La présidente de la FAE Mélanie Hubert a donné mardi un bel exemple de ce travers syndical détestable, l’empressement à défendre ses membres les plus pourris.

C’est Le Devoir qui a relevé ce passage de Mme Hubert en commission parlementaire à Québec pour l’étude du projet de loi 47 visant à renforcer la protection des élèves1.

Ce projet de loi fait suite à la médiatisation de cas de violences et d’inconduites (sexuelles, notamment) commises par du personnel envers des élèves2. Exemple : un enseignant qui démissionne du centre de services scolaire X au cours d’une enquête sur des allégations de comportements déplacés avec des élèves peut se faire embaucher dans le centre de services scolaire voisin sans que son nouvel employeur soit mis au courant de l’enquête.

L’affaire, c’est que la confidentialité des dossiers d’employés empêche le transfert de ces dossiers disciplinaires d’un centre de services scolaire à l’autre.

C’est complètement fou, bien sûr, mais bienvenue dans l’univers surréaliste du droit du travail québécois.

Pensez par exemple qu’après 12 mois, la sanction reçue au dossier d’un employé n’existe généralement plus. C’est ce qu’on appelle la « prescription ». Donc, si vous êtes sanctionné en 2024 pour un mauvais comportement qui vous avait valu une note au dossier en 2022, l’employeur ne peut pas prendre en compte l’infraction de 2022 : elle n’« existe » plus. Votre dossier est « vierge » et il faut sanctionner en conséquence… Comme s’il s’agissait d’une première faute.

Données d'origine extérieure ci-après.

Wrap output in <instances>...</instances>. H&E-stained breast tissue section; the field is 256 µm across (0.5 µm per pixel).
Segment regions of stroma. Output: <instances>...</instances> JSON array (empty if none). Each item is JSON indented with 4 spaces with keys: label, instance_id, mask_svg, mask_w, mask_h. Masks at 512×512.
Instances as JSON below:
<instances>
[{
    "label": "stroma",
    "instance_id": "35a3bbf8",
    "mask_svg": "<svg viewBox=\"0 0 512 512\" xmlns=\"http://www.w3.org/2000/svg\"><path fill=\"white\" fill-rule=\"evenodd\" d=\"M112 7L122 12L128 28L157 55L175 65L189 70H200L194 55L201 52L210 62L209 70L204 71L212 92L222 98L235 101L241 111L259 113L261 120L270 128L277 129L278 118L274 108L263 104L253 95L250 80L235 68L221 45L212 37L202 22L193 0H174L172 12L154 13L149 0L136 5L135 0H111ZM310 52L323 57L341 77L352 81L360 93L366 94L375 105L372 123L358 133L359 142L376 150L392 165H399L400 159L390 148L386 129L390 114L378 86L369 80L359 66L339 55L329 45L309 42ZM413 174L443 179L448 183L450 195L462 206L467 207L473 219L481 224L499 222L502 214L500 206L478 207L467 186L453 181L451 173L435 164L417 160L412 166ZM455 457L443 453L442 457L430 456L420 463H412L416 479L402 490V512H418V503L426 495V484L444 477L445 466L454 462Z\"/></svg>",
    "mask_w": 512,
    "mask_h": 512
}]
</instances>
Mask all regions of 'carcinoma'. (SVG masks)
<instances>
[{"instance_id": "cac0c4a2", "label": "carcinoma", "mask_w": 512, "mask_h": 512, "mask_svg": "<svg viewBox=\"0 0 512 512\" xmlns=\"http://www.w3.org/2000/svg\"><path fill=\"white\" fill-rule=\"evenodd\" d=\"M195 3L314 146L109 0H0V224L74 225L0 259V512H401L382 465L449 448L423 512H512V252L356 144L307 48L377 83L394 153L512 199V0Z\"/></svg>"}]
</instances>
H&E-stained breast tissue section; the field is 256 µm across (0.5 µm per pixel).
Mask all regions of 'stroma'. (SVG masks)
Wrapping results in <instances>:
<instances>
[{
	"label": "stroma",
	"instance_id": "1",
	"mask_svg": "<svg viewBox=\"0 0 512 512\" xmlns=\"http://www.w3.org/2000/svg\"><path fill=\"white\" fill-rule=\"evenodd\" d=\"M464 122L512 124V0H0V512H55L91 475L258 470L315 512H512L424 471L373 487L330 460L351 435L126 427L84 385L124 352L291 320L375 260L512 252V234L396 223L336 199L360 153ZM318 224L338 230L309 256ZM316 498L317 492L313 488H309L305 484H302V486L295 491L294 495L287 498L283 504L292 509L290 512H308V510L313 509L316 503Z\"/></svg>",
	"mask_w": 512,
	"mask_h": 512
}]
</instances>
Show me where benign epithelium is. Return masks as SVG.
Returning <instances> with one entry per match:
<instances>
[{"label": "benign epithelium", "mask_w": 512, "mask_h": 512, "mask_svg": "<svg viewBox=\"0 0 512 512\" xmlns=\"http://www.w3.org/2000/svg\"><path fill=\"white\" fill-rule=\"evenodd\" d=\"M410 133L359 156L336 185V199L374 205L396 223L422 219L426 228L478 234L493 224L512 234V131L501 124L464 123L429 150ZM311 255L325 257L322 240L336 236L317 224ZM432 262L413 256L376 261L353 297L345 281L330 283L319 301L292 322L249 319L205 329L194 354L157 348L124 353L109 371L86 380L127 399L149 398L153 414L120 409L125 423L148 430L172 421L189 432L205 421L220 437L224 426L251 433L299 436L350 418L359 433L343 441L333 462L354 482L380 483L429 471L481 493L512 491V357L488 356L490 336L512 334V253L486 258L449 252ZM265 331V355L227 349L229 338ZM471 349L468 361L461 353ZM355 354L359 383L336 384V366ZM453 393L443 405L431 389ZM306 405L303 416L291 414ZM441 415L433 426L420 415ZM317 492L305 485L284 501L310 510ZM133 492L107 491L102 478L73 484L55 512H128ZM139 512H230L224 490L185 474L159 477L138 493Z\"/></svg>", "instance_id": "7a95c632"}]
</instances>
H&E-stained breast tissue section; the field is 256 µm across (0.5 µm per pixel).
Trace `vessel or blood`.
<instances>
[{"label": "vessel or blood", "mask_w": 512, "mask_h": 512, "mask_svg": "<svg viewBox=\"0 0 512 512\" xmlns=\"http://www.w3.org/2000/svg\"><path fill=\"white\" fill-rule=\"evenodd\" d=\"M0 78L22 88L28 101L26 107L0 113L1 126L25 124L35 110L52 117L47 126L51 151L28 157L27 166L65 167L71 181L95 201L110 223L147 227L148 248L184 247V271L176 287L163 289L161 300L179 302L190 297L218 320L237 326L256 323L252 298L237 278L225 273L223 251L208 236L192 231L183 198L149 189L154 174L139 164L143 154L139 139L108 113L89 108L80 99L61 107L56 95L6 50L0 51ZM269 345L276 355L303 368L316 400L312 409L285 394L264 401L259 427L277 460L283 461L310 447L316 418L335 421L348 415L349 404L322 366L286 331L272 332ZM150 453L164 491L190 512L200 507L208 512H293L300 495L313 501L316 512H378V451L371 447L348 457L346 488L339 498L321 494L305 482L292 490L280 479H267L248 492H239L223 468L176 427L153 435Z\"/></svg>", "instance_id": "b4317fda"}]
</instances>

Je vous ai expliqué l’absurdité de cette cape d’invisibilité disciplinaire en 2021 à partir d’un cas impliquant un concierge scolaire aux mains baladeuses3. J’y expliquais mon exaspération devant l’empressement des syndicats à défendre ses membres les plus pourris.

Avançons le curseur à 2024. La cheffe syndicale Mélanie Hubert est donc à Québec pour témoigner sur le projet de loi 47. Le ministre Drainville veut que, justement, les dossiers disciplinaires du personnel scolaire soient « transférable ». Pour que le centre de services scolaire X puisse, par exemple, savoir que ce prof de maths qui vient d’envoyer son CV faisait tout récemment l’objet d’une enquête dans son ancien centre de services scolaire pour une relation déplacée avec une élève. Ce genre de chose…

C’est trop pour la présidente de la FAE.

Je cite l’article du Devoir :

« Dans son mémoire, la FAE demande de “biffer” un article du projet de loi qui interdirait des clauses ayant pour effet “d’empêcher un centre de service scolaire […] de tenir compte d’une mesure disciplinaire” qui a précédemment été imposée à un employé, dans un esprit de gradation des sanctions. “Il faut quand même avoir le droit, jusqu’à un certain point, de pouvoir s’amender. Le principe d’une mesure disciplinaire, c’est de donner un avertissement et de dire aux gens : ‘Amendez-vous et corrigez-vous’”, a fait valoir Mme Hubert. »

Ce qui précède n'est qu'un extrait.